Excerpts from a dataset:
---*---

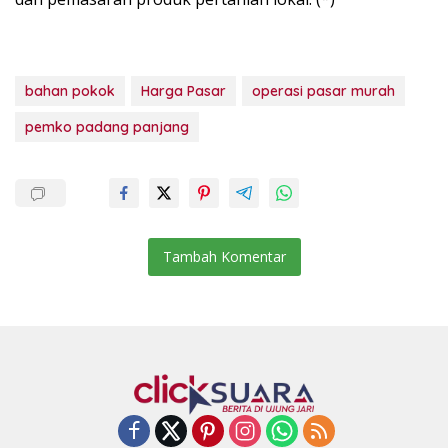
bahan pokok
Harga Pasar
operasi pasar murah
pemko padang panjang
Tambah Komentar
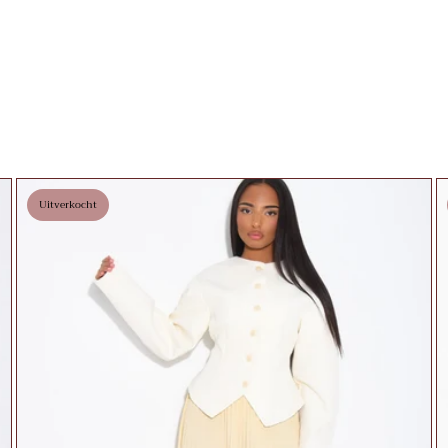
Uitverkocht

---*---

Reproduce every line of text in the data above word for word, omitting the pictures.

- _ANSWER TO THE PROBLEM_:
bahan pokok
Harga Pasar
operasi pasar murah
pemko padang panjang
Tambah Komentar
Uitverkocht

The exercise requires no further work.